Nowadays "the Mugello" represents a step forward in the conception of circuits where safety, technology and facilities combine to satisfy the requirements of car and motorbikes races. Designed and realized according to the devices developed by the sciences of road racing, the International Mugello Circuit guarantees the maximum safety for drivers and spectators alike, thanks to its wide run-off areas in the most demanding corners of the track ant its service road for the rescue all along the 5.245 m. Track.

Thanks to its positioning characterized by a total variance in altitude of 41,19 m., the Mugello circuit is an ideal place for the most rigorous test. Designed in 70's and later greatly remodeled by Ferrari, "the Mugello" is one of the most scenic, modern and safe racing facilities in the world. Fully operational year round, the Mugello circuit is the regular test centre of Ferrari F1, the most important manufacturer of MotoGP and World Superbike, other prestigious manufacturer cars italian and international.

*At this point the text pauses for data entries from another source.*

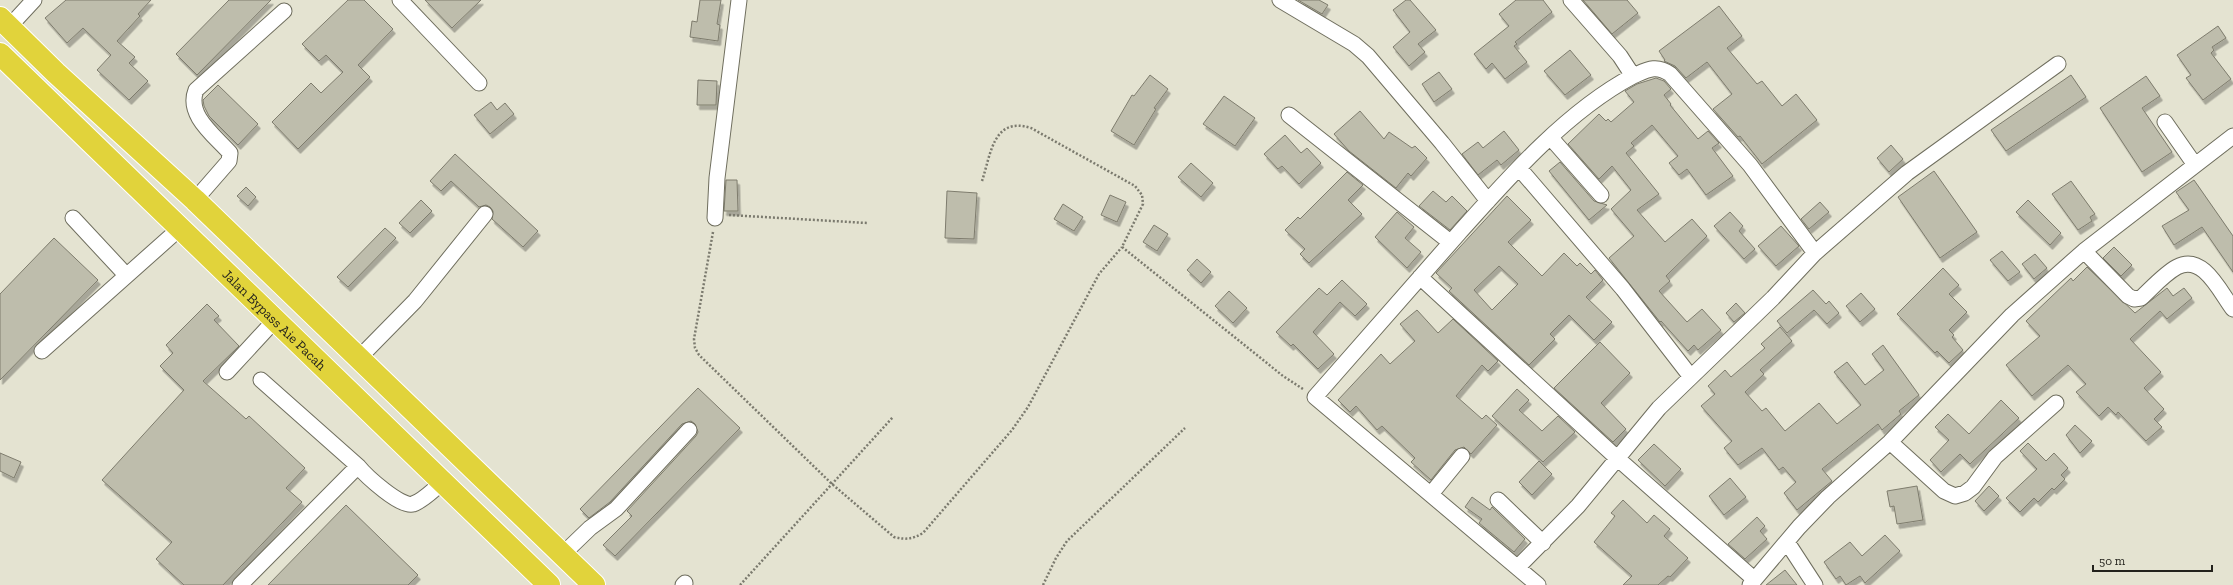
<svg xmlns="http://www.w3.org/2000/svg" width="2233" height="585" font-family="'Zilla Slab',serif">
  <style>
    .building { fill: #bebdac; stroke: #7e7c6d; fill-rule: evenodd; filter: url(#shadow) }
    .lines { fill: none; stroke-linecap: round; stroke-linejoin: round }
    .minor-casing { stroke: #6f6e5e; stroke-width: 17 }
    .highway-casing { stroke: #fff; stroke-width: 24 }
    .path { stroke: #7b7a6e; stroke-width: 2.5; stroke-dasharray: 2 2; stroke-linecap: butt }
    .minor { stroke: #fff; stroke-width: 15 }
    .highway { stroke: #e1d33b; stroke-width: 22 }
    .labels { text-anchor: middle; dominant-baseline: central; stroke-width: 3; stroke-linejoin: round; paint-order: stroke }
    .street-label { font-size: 14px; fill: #23221c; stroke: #e4e3d1 }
  </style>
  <defs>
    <filter id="shadow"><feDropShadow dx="2.5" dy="4.5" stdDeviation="0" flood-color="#0004"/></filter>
  </defs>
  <rect width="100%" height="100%" fill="#e4e3d1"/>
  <path class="building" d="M66 0H151L138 14 140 16 117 41 135 57 129 63 148 81 129 100 97 70 111 55 83 28 67 43 45 18Z
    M229 0H271L197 75 176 54Z
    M348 0H364L393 29 358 65 370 77 298 149 272 122 311 83 321 93 343 72 326 55 319 61 302 44Z
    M425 0H481L452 28Z
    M700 0H721L717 24 720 25 718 41 690 37 692 21 697 22Z
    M1298 0H1319L1328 5 1322 14Z
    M1406 0H1410L1436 30 1418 44 1425 52 1409 66 1393 47 1410 32 1393 10Z
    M1516 0H1543L1552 12 1515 42 1517 44 1514 46 1527 62 1505 79 1492 63 1486 69 1474 54 1509 26 1499 14Z
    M1583 0H1627L1638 13 1612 34Z
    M1719 6 1742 36 1727 48 1757 84 1762 81 1782 106 1796 94 1817 120 1762 164 1740 136 1738 137 1713 109 1732 94 1707 62 1686 78 1675 66 1664 61 1665 60 1659 51Z
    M2218 26 2226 38 2212 47 2214 50 2211 53 2231 79 2203 100 2186 78 2191 75 2177 55Z
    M1570 50 1591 75 1565 95 1544 71Z
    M1439 72 1452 89 1434 102 1422 84Z
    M1150 75 1168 89 1154 108 1156 109 1134 145 1111 131 1132 95 1134 96Z
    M2071 75 2086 97 2006 151 1991 130Z
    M2146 76 2160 96 2142 108 2172 152 2142 172 2100 108Z
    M1656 78 1664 81 1671 89 1664 95 1671 104 1670 105 1698 139 1708 131 1719 143 1712 148 1733 176 1706 195 1687 169 1679 175 1669 163 1678 156 1652 125 1631 143 1634 146 1626 153 1659 194 1637 210 1665 242 1692 219 1707 236 1666 276 1670 281 1659 291 1687 322 1702 309 1721 330 1698 350 1694 345 1688 351 1661 321 1660 322 1609 258 1634 236 1611 209 1631 190 1612 166 1599 179 1568 144 1599 114 1606 121 1608 119 1611 122 1634 102 1625 91 1637 84Z
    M698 80 717 81 716 105H697Z
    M218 85 258 124 238 145 209 116 204 106 203 100Z
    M1224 96 1255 118 1235 146 1203 124Z
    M491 102 497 110 505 103 514 114 490 134 474 115Z
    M1360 111 1384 139 1389 132 1412 148 1415 146 1427 158 1411 176 1408 173 1396 188 1349 151 1334 134Z
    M1504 131 1519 150 1501 165 1497 160 1478 175 1462 154 1478 142 1483 148Z
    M1285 135 1301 153 1307 148 1321 163 1299 184 1282 166 1278 169 1264 154Z
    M1891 145 1903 159 1889 172 1877 158Z
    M455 154 538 231 523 247 492 219 493 211 490 207 486 205 479 207 451 181 441 191 430 181Z
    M1560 162 1594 201 1607 205 1589 220 1549 171Z
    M1191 163 1213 183 1201 197 1178 177Z
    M1934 171 1977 232 1940 258 1898 197Z
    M1347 172 1363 185 1348 200 1362 214 1309 263 1300 254 1305 249 1285 230 1298 217 1300 219Z
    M726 180H737L738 211H724Z
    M2194 180 2233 236V272L2202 227 2174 245 2162 226 2189 210 2176 192Z
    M2071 181 2095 214 2090 217 2092 221 2078 230 2052 194Z
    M246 187 256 197 248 206 237 196Z
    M947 191 977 193 974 239 945 238Z
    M1433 191 1446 202 1452 196 1467 211 1450 230 1419 206Z
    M1110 195 1126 202 1117 222 1101 215Z
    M1507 196 1531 220 1508 242 1542 276 1564 253 1577 266 1580 263 1591 274 1595 270 1603 280 1586 297 1612 322 1594 340 1569 315 1550 334 1555 339 1529 365 1449 291 1452 288 1436 273ZM1499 266 1518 284 1492 310 1474 290Z
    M421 200 432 211 410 233 399 223Z
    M2028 200 2061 233 2050 245 2016 212Z
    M1820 202 1829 212 1809 229 1801 219Z
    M1063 204 1083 217 1074 231 1054 219Z
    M1397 212 1414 227 1405 238 1421 252 1407 268 1375 237Z
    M1730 212 1743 226 1739 231 1755 249 1744 259 1714 226Z
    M1154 225 1168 234 1157 251 1143 242Z
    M1781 226 1799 246 1776 266 1758 246Z
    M385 228 396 238 348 287 337 277Z
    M54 238 98 280 0 380V294Z
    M2114 247 2132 265 2121 276 2103 258Z
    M2002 251 2020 272 2008 281 1990 260Z
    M2035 254 2047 268 2034 279 2022 264Z
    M1197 259 1211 272 1201 283 1187 270Z
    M2087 267 2135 313 2167 288 2173 296 2184 288 2192 298 2167 319 2160 311 2130 339 2161 372 2144 388 2164 409 2154 419 2162 427 2146 441 2118 412 2116 415 2108 407 2099 416 2076 392 2086 384 2068 365 2032 396 2006 365 2040 336 2026 321 2071 278 2073 281Z
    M1943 268 1959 285 1949 294 1967 312 1949 330 1954 335 1952 337 1963 350 1949 363 1937 351 1935 353 1897 314Z
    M1342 280 1367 304 1355 316 1340 302 1313 332 1334 354 1318 369 1293 344 1291 346 1276 332 1319 288 1327 295Z
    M1813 290 1826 304 1829 301 1839 313 1827 324 1814 310 1787 333 1777 321Z
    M1229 291 1247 308 1233 323 1215 306Z
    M1861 293 1875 309 1860 322 1846 306Z
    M1736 303 1745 313 1734 322 1726 313Z
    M207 304 219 316 214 320 239 346 203 381 246 419 249 416 305 468 286 488 302 502 223 585H184L156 559 172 542 102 480 184 390 160 366 173 353 166 345Z
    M1417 310 1438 333 1453 319 1498 361 1488 371 1482 365 1456 396 1482 419 1486 415 1497 425 1471 454 1464 447 1455 450 1431 480 1411 462 1415 458 1382 426 1377 430 1356 406 1350 412 1338 400 1381 354 1390 364 1415 341 1400 324Z
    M1780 327 1792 341 1760 370 1764 374 1745 392 1762 411 1766 408 1785 431 1819 403 1837 424 1861 405 1834 372 1847 362 1865 385 1884 370 1872 354 1883 345 1919 395 1899 411 1901 414 1882 430 1878 424 1822 469 1832 481 1797 510 1784 493 1796 482 1783 467 1779 470 1762 448 1738 465 1724 448 1732 441 1701 406 1715 394 1708 386 1725 370 1731 377 1765 348 1761 344Z
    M1600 342 1630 373 1601 403 1626 429 1613 442 1554 388Z
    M698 388 740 428 615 556 603 545 632 516 627 511 696 436 698 432 695 424 691 421 682 424 610 502 589 518 580 509Z
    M1517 389 1529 400 1519 410 1542 431 1558 416 1575 432 1543 462 1492 416Z
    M2001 400 2019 418 1970 464 1960 454 1941 472 1930 460 1949 440 1935 427 1948 414 1969 434Z
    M2075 425 2092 441 2080 453 2066 435Z
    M2028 443 2046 461 2054 453 2068 468 2061 475 2065 479 2054 490 2052 488 2038 502 2034 498 2020 512 2006 498 2037 469 2020 451Z
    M1654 444 1681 469 1665 486 1638 460Z
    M0 453 21 462 14 478 0 471Z
    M1539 461 1552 474 1532 495 1519 482Z
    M1730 478 1746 497 1724 515 1709 496Z
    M1917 486 1923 520 1897 524 1894 506 1890 507 1887 491Z
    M1989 486 1999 496 1984 511 1975 501Z
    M1472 497 1490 510 1492 507 1525 539 1514 552 1479 523 1482 519 1465 507Z
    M1623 500 1647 523 1654 515 1670 529 1664 536 1688 558 1670 577 1668 576 1658 585H1623L1632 576 1594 542 1615 516 1611 513Z
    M346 505 418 575 408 585H268Z
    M1757 517 1765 526 1760 531 1767 539 1745 559 1728 544Z
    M1885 535 1900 551 1865 583 1860 576 1846 585 1840 576 1836 579 1824 562 1850 542 1862 556Z
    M1785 570 1797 585H1766Z"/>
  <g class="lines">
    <defs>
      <path id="minor" d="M400 0 479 83
        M1280 0 1354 44 1368 56 1442 143 1488 201
        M9 27 34 0
        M1633 76C1647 70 1656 64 1670 74L1750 165 1815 253
        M1289 115 1450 242
        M2165 122 2195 165
        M1551 138 1601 195
        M1519 168 1623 289 1691 377
        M195 200 229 161 230 153C214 135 186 115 196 90L284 11
        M73 218 126 275
        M715 218 717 178 739 0
        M2084 251 2128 296 2134 299 2141 298C2152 288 2164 274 2177 267 2203 253 2220 292 2233 309
        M1420 277 1617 458 1754 579
        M42 351 179 229
        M359 358 415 301 485 214
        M227 372 275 320
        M261 380 358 466
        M1890 442 1944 491 1955 496 1965 493 1973 487 1995 457 2056 403
        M1431 494 1462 456
        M1498 500 1543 543
        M1787 542 1815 585
        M562 555 590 528 616 509 689 430
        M1518 567 1578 506 1659 408 1773 298 1815 253 1907 173 2058 64
        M240 585 358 466C366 476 401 508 413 504 423 501 434 489 443 482
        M683 585 685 583
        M1538 585 1315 397C1363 342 1411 287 1459 233 1508 178 1567 111 1633 76L1620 56 1571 0
        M1750 585 1799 527 1828 497 1890 442 2012 315 2084 251 2233 136"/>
      <g id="highway">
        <path d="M0 18 56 73 195 200 594 585"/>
        <path id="s1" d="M0 54 549 585"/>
      </g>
    </defs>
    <use href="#minor" class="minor-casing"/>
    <use href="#highway" class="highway-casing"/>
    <path class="path" d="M982 181C991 154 993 116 1031 128L1135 186 1142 195 1143 204 1122 247 1283 376 1303 389
      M729 215 867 223
      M713 232 694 339 695 348 699 355 832 484 894 537C906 540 913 539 923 533L1012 430 1028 407 1099 274 1122 247
      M740 585 893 417
      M1043 585 1056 558 1067 541 1185 428"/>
    <use href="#minor" class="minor"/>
    <use href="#highway" class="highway"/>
  </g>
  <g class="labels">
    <g class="street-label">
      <text stroke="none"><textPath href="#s1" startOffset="382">Jalan Bypass Aie Pacah</textPath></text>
    </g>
  </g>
  <path d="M2093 565v6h119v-6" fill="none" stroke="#23221c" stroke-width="2"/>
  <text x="2099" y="565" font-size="12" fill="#23221c" stroke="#e4e3d1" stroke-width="3" paint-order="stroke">50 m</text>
</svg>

To date the Mugello racetrack has hosted the Formula 5.000 Championship (which baptized the renovated circuit on June 23rd, 1974), the Formula 3.000, the Formula 2, the Fia-Gt and has been the only circuit in Italy to host the ITC. The track runs over 5.000 m through the forests and green areas. The elevated areas along the track permit the spectators to take part fully in the race: to experience strong emotions ad protagonists.The facilities have been built with leading technology and the office building is fully equipped with multifunctional facilities.